## Data provided
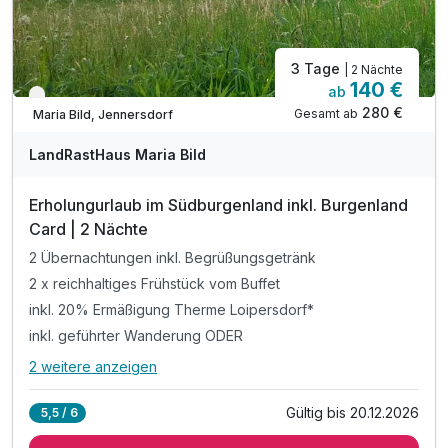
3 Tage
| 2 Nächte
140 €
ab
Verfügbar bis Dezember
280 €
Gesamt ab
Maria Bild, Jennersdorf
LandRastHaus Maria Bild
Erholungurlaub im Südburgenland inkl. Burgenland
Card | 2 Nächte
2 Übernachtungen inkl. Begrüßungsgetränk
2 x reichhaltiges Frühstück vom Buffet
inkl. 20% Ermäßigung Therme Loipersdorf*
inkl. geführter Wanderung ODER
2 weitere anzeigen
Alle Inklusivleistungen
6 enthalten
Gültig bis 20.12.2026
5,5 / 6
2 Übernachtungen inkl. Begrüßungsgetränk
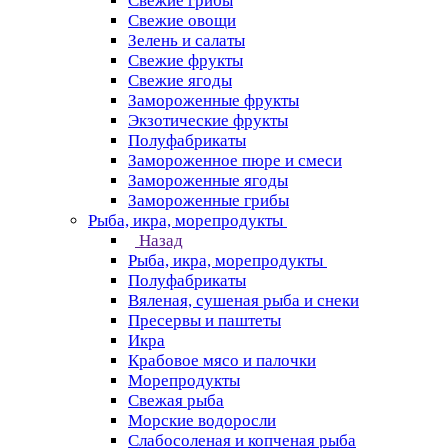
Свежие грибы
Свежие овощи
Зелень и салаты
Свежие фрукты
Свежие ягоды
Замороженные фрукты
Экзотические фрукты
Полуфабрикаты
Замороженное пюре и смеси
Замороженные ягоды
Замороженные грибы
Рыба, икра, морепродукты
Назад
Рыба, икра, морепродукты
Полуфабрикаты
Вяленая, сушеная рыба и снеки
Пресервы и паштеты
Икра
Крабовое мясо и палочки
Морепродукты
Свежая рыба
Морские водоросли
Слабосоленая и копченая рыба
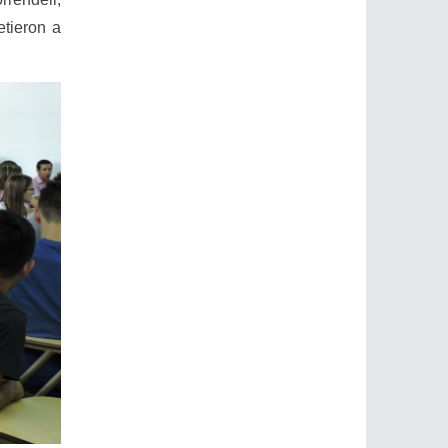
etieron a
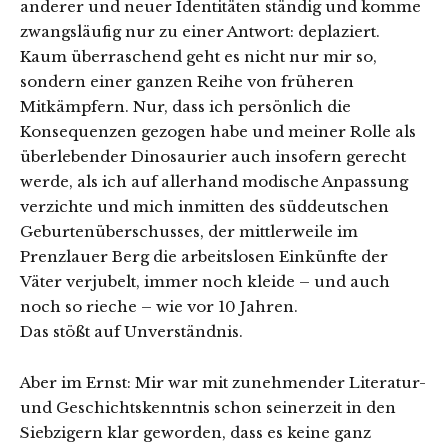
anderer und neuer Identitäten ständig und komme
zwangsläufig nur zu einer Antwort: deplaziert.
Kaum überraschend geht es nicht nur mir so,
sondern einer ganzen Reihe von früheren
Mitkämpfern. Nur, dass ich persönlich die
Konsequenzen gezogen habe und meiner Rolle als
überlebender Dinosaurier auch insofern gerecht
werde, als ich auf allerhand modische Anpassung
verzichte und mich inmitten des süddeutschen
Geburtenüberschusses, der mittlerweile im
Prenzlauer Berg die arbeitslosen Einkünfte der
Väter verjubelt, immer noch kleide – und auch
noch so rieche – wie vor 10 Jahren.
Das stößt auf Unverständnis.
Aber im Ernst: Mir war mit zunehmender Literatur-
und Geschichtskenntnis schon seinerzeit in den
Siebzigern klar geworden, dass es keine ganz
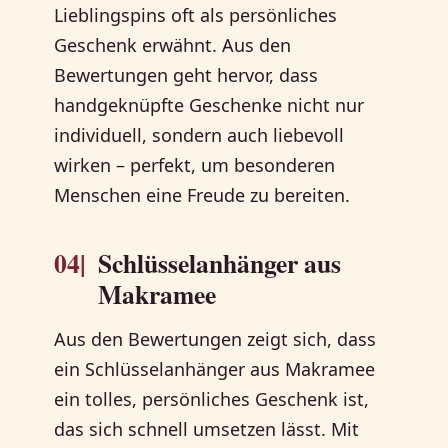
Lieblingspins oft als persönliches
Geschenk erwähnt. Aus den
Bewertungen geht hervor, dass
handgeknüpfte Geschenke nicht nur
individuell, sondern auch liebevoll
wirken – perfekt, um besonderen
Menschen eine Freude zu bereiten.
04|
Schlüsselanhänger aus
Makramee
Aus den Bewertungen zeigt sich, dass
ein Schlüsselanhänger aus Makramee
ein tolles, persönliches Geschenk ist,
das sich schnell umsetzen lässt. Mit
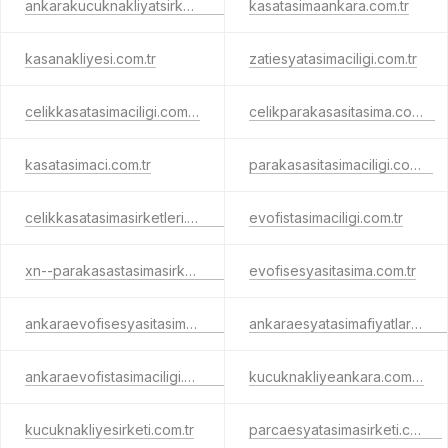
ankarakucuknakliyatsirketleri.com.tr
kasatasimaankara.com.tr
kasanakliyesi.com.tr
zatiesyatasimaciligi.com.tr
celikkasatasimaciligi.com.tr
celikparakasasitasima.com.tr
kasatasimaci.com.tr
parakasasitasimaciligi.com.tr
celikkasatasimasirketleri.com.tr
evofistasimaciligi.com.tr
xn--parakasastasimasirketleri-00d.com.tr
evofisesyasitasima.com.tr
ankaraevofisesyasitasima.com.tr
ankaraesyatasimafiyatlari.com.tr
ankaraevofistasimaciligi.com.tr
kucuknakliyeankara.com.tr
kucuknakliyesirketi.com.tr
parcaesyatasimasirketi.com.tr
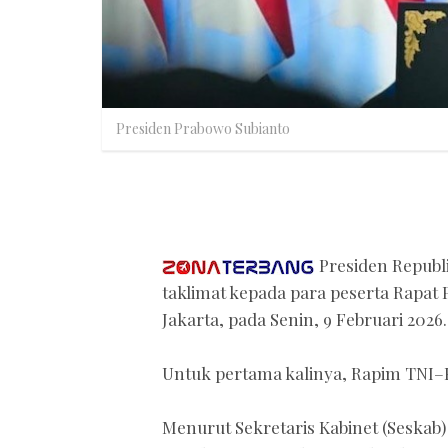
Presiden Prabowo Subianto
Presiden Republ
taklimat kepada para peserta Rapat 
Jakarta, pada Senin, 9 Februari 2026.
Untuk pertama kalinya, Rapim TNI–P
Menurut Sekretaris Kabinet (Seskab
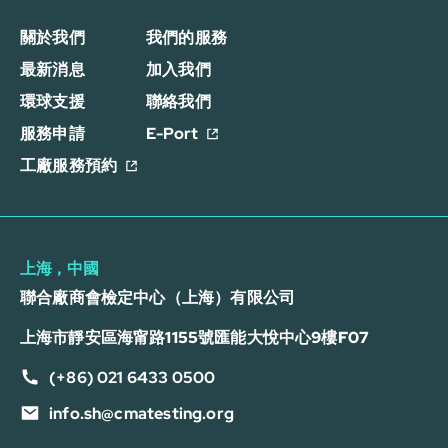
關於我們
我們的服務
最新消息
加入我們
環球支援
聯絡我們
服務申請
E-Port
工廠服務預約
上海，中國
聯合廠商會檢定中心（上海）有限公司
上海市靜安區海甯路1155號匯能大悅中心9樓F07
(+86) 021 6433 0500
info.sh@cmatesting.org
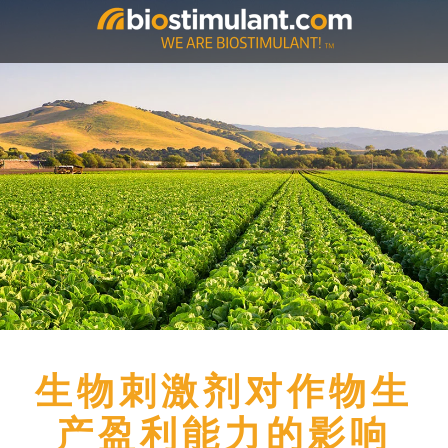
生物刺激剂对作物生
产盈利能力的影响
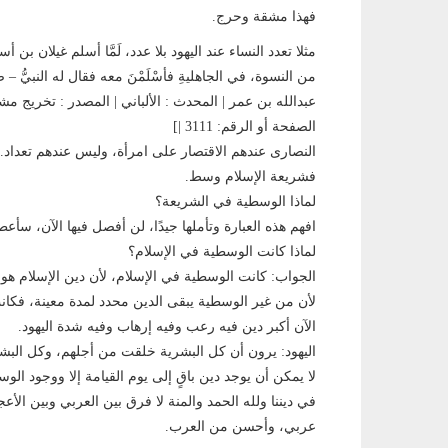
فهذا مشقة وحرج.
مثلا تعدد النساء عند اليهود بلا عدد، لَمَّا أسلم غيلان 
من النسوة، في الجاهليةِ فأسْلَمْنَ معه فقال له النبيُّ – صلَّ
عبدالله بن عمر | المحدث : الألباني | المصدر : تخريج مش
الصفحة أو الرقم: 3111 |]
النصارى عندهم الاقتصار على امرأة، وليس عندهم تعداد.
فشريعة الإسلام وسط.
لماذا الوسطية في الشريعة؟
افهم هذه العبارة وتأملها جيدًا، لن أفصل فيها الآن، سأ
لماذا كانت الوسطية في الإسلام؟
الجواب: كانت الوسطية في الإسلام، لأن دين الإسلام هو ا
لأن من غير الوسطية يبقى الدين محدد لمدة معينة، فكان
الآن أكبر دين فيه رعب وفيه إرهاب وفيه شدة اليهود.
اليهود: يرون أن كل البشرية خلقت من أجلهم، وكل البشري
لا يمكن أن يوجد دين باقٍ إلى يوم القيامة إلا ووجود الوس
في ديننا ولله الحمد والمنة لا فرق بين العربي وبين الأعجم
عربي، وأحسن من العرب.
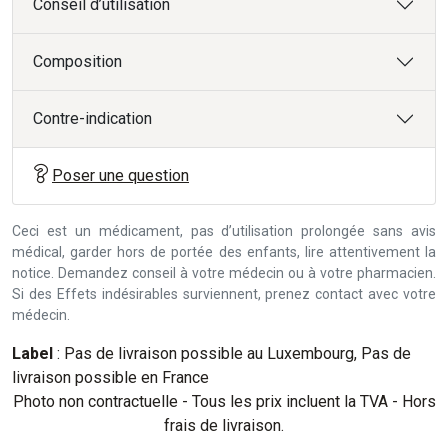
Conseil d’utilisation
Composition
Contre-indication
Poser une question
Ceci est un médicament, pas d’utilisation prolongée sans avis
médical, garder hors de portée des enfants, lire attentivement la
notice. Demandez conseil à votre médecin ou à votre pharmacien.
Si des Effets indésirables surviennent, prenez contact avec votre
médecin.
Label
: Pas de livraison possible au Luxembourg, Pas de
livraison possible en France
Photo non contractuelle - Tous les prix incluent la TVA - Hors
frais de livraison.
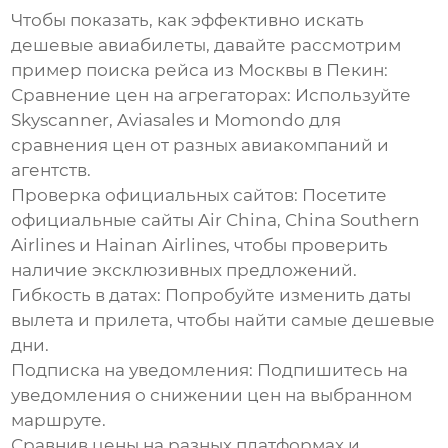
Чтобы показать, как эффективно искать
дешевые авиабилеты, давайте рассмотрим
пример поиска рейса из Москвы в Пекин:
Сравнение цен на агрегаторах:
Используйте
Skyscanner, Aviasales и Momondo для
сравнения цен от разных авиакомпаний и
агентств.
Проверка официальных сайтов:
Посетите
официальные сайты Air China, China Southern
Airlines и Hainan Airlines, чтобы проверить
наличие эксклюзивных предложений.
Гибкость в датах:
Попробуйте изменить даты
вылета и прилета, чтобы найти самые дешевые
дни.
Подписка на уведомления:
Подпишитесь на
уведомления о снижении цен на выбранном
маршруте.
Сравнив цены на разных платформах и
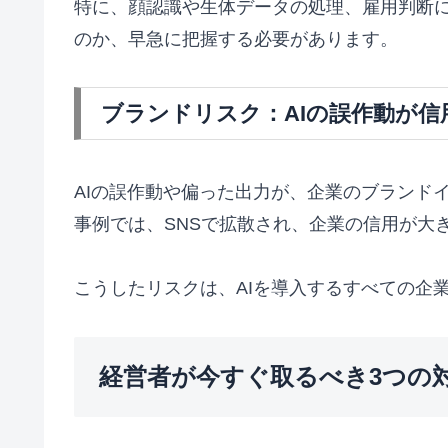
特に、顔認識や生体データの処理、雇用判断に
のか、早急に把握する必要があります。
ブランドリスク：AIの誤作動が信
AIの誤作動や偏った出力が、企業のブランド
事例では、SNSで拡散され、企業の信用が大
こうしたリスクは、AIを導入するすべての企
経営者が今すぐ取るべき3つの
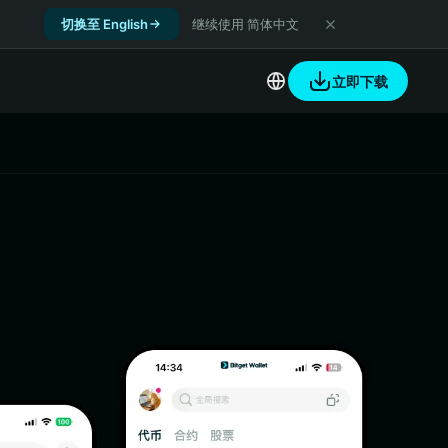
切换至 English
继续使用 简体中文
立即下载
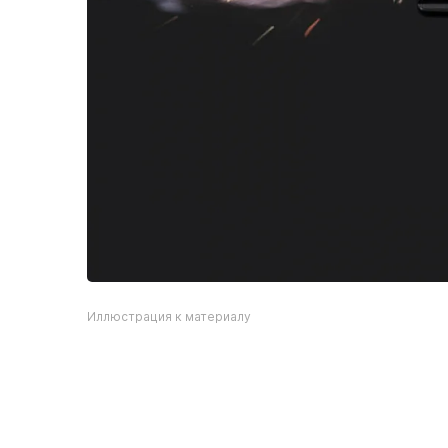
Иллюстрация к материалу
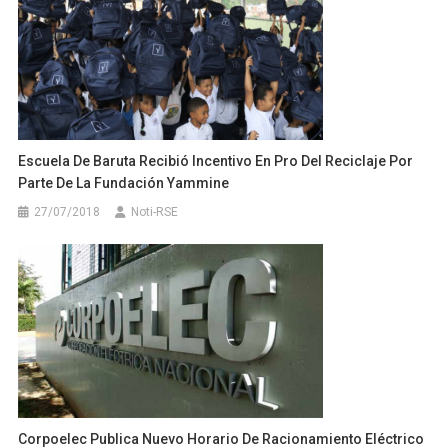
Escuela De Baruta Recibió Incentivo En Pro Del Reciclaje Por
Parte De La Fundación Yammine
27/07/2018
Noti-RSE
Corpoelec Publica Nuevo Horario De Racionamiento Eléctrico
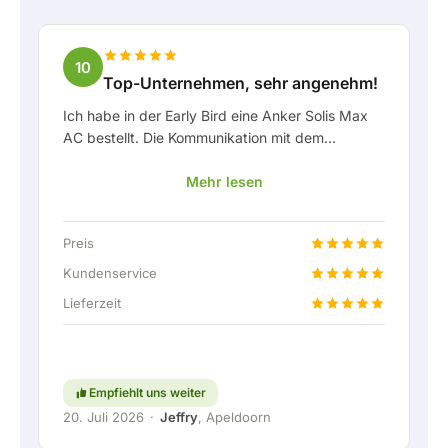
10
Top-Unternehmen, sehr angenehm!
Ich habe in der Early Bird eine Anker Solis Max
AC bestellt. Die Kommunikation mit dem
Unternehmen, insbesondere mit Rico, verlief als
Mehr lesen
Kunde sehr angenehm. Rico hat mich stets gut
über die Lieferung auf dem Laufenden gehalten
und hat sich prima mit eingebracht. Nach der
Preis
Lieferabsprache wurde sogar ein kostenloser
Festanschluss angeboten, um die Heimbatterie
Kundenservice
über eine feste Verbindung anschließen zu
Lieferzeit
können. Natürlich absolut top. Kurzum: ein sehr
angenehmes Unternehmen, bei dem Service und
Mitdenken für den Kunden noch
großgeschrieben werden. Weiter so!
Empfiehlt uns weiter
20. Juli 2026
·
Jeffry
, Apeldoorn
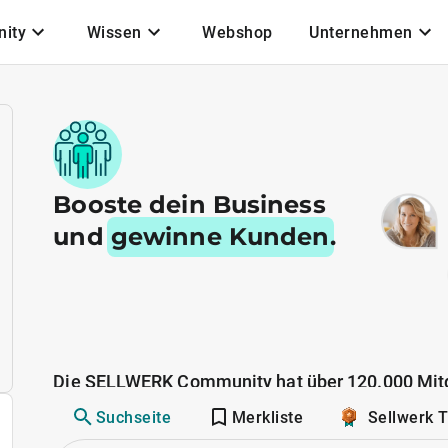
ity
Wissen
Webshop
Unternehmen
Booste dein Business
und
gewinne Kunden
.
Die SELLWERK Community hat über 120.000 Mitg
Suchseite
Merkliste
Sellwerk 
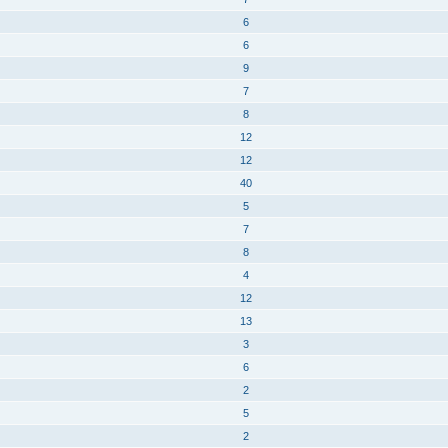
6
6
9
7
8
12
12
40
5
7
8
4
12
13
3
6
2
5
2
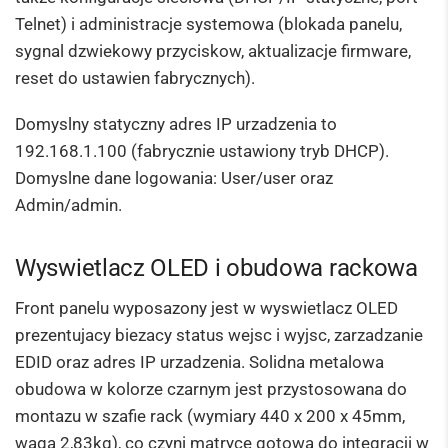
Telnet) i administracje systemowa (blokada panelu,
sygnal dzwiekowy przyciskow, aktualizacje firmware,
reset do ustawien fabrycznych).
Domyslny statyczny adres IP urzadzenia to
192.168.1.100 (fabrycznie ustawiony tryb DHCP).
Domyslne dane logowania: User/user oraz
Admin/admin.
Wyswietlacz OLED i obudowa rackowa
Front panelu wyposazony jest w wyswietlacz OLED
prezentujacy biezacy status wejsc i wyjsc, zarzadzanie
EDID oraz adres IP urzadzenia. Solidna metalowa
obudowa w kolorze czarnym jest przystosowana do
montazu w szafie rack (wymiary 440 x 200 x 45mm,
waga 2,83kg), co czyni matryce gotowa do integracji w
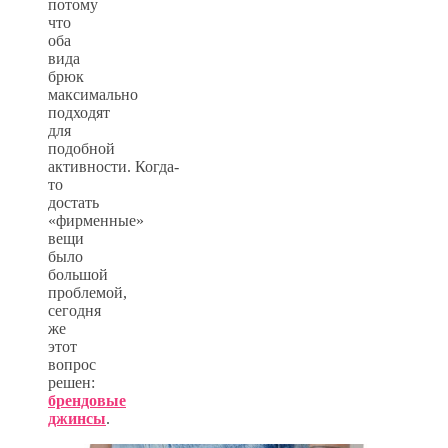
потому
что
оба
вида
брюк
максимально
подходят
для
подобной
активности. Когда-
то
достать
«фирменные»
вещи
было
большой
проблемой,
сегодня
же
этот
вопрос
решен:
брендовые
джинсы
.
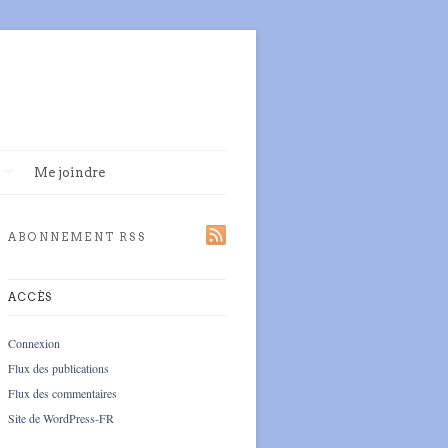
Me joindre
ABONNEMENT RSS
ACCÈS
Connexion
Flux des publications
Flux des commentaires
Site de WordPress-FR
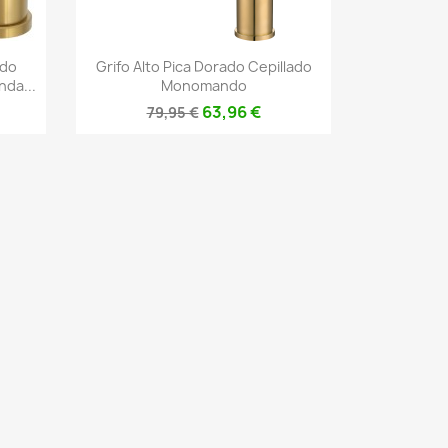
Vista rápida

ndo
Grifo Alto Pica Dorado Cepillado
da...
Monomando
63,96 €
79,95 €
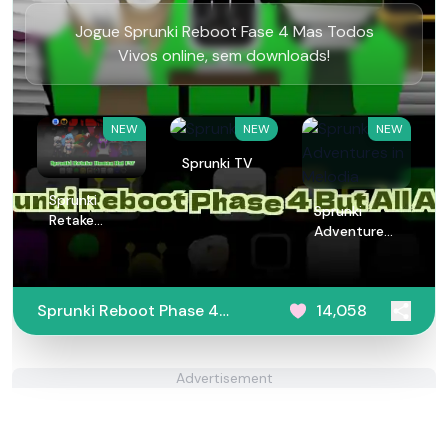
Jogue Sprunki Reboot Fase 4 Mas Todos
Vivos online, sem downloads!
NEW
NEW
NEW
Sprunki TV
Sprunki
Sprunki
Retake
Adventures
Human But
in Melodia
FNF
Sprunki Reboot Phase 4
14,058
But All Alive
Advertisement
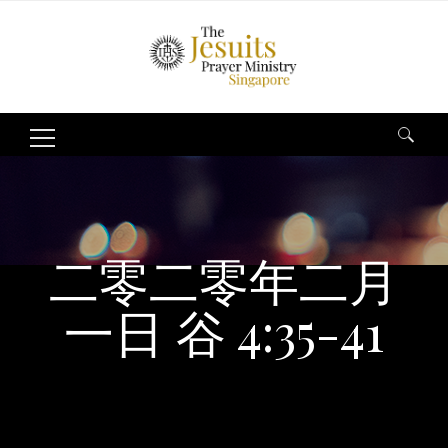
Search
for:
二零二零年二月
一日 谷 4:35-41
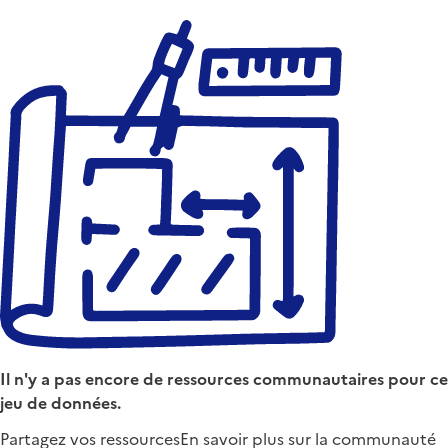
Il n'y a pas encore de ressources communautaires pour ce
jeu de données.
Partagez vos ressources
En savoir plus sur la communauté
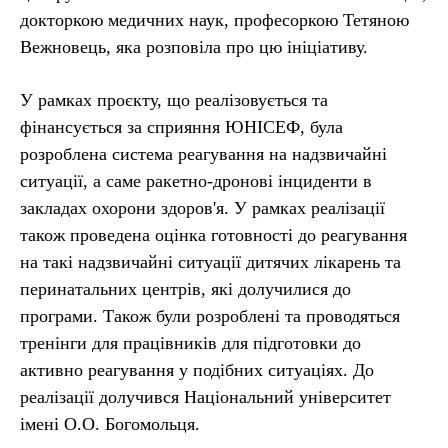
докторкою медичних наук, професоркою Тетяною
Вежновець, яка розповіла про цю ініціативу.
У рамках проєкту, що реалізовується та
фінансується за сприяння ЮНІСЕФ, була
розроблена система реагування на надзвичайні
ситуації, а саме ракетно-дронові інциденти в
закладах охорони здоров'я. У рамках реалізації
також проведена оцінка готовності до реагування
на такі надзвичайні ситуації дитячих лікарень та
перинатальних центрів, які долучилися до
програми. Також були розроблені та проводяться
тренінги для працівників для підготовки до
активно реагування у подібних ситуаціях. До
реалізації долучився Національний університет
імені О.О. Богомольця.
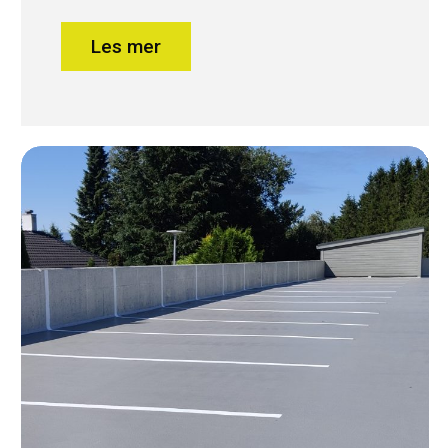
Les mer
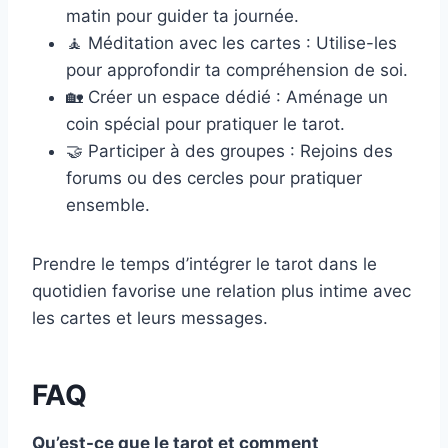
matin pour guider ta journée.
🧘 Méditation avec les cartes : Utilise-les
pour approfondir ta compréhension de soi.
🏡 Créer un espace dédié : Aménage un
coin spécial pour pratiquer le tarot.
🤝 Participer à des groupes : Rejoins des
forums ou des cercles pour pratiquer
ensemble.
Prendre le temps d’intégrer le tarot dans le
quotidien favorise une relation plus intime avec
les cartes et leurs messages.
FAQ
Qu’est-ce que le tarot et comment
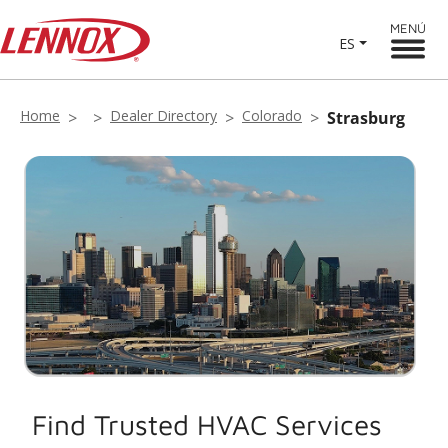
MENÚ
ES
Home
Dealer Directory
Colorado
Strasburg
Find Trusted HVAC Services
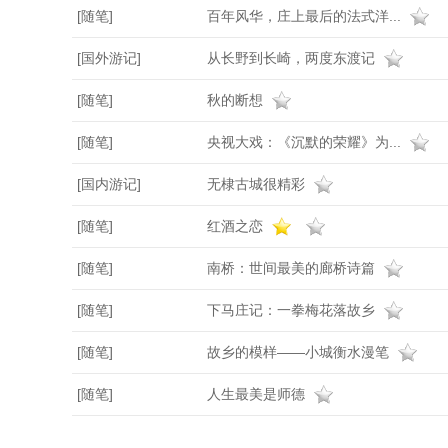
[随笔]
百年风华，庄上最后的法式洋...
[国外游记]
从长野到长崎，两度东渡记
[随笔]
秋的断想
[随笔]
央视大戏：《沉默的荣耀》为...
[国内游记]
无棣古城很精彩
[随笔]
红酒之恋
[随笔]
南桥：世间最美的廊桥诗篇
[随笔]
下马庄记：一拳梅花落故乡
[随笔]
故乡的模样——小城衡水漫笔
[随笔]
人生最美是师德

## What you will do
Copy out the entries starting at the line that contains "Escuela De Baruta" and ending with the line that contains "Corpoelec Publica Nuevo", substituting "Compostaje" for "Reciclaje" and keeping everything else the same.

## Response for this exercise
Escuela De Baruta Recibió Incentivo En Pro Del Compostaje Por
Parte De La Fundación Yammine
27/07/2018
Noti-RSE
Corpoelec Publica Nuevo Horario De Racionamiento Eléctrico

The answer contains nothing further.